DIGITAL LIBRARY
DESIGNING SCHOOL-BASED PROFESSIONAL EXPERIENCE AS COLLABORATIVE SELF-DEVELOPMENT IN A SHARED EPISTEMIC SPACE
University of Sydney (AUSTRALIA)
About this paper:
Appears in: ICERI2023 Proceedings
Publication year: 2023
Page: 2745 (abstract only)
ISBN: 978-84-09-55942-8
ISSN: 2340-1095
doi: 10.21125/iceri.2023.0719
Conference name: 16th annual International Conference of Education, Research and Innovation
Dates: 13-15 November, 2023
Location: Seville, Spain
Abstract:
The teaching profession is engaged, on a number of fronts, with critical issues including those related to teacher preparation and readiness to teach, teacher attrition, workload, and workforce shortages. Considerable research energy has been invested in understanding what might positively impact each of these areas. However, less attention has been given directly to how the design of professional experience placements (practicum) might make a greater contribution to supporting beginning teachers as they face these issues on joining the profession. Little is known about the consistency of professional experience placements and the relationship to what initial teacher education (ITE) students learn while on placement. Also poorly understood are the ways in which professional placements can contribute to building ITE students’ ability to innovate when confronted with the unexpected, possibly impacting their future resilience, longevity, and progression as professional teachers.

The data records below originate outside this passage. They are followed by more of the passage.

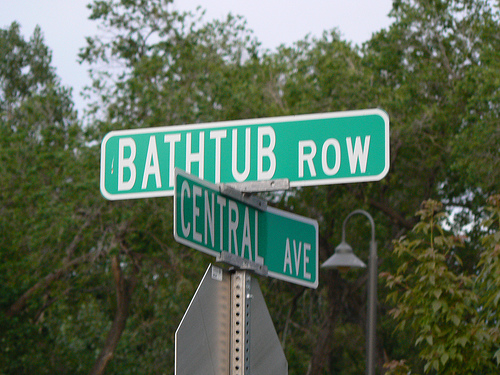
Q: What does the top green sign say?
A: BATHTUB ROW.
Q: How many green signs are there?
A: Two.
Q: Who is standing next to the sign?
A: No one.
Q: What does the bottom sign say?
A: CENTRAL AVE.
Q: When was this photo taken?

This presentation reports on the second part of a multi-phased study that examines the impact on ITE student learning of professional placements incorporating a purposeful pedagogic design. The various elements of the overall placement design will be explained and justified with supporting data from the first phase of the research. The key focus in this presentation will be the second phase of the research which aimed to examine the learning experiences of ITE students, supervising teachers, and academic mentors in a placement explicitly designed to support collaborative self-development in a shared epistemic space. The research was theoretically framed as a practitioner inquiry to collect and collaboratively analyse data with regular feedback & discussion loops informing the ongoing research and enactment of the placement design. Data was collected across a 4-week placement in comprehensive, public, Sydney metropolitan high schools. Data collected included participant demographic data, observational data of classroom interactions, audio-recorded reflective conversations, student exit slips, and a final ‘conference’ day incorporating various reflection and forward planning activities. Findings point to the importance of establishing a mindset that learning to teach is a collaborative and lifelong enterprise. Specific features that participants reported as making significant contributions to their learning to innovate will also be highlighted. Future phases of this research project will examine the impact of designed-in features of subsequent placements and longitudinally follow these teachers into their early years as professional teachers.
Keywords:
Practicum, professional learning, collaboration, epistemic space.